SHORT PROBLEM: Reproduce the items below word for word, from their first line through the line containing "levels: levels [0.073, 0.497, 0.972]", including that line.
* start *
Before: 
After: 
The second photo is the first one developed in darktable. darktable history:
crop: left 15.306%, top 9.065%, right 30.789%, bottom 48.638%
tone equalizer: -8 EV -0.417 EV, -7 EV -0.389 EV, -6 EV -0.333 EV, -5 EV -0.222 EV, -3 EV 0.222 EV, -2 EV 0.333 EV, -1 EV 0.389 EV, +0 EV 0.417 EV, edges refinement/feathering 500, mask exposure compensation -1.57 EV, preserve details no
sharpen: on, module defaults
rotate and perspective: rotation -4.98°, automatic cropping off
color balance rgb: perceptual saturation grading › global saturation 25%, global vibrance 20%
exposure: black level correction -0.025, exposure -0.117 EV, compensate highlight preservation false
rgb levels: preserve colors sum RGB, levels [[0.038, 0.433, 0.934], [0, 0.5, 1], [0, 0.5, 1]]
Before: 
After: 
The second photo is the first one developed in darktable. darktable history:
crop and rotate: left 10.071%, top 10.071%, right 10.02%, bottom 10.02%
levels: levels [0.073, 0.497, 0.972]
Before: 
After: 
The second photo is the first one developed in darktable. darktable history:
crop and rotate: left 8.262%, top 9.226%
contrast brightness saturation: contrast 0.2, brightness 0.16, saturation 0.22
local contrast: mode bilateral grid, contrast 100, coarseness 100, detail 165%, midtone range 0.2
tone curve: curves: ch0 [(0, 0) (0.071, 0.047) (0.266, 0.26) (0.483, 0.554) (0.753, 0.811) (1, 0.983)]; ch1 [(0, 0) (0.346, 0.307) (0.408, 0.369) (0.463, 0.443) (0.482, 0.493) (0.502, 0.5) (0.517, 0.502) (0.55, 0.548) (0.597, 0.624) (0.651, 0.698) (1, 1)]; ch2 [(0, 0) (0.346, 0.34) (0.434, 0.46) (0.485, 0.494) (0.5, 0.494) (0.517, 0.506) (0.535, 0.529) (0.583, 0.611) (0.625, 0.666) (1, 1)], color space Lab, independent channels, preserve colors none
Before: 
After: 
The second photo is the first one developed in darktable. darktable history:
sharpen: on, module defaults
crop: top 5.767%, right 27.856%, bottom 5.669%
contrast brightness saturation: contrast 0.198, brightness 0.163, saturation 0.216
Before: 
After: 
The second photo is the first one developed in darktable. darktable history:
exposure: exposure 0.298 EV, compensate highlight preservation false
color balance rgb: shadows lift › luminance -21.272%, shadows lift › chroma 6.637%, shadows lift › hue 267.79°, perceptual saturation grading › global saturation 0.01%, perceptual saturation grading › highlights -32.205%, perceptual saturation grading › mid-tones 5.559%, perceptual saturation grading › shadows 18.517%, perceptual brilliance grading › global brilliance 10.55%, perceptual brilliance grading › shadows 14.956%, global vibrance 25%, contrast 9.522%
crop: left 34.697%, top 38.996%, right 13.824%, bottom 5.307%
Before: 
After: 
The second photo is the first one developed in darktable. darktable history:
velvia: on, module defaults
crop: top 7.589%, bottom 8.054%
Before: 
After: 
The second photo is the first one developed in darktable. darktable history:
* end *
EXERCISE OUTPUT:
Before: 
After: 
The second photo is the first one developed in darktable. darktable history:
crop: left 15.306%, top 9.065%, right 30.789%, bottom 48.638%
tone equalizer: -8 EV -0.417 EV, -7 EV -0.389 EV, -6 EV -0.333 EV, -5 EV -0.222 EV, -3 EV 0.222 EV, -2 EV 0.333 EV, -1 EV 0.389 EV, +0 EV 0.417 EV, edges refinement/feathering 500, mask exposure compensation -1.57 EV, preserve details no
sharpen: on, module defaults
rotate and perspective: rotation -4.98°, automatic cropping off
color balance rgb: perceptual saturation grading › global saturation 25%, global vibrance 20%
exposure: black level correction -0.025, exposure -0.117 EV, compensate highlight preservation false
rgb levels: preserve colors sum RGB, levels [[0.038, 0.433, 0.934], [0, 0.5, 1], [0, 0.5, 1]]
Before: 
After: 
The second photo is the first one developed in darktable. darktable history:
crop and rotate: left 10.071%, top 10.071%, right 10.02%, bottom 10.02%
levels: levels [0.073, 0.497, 0.972]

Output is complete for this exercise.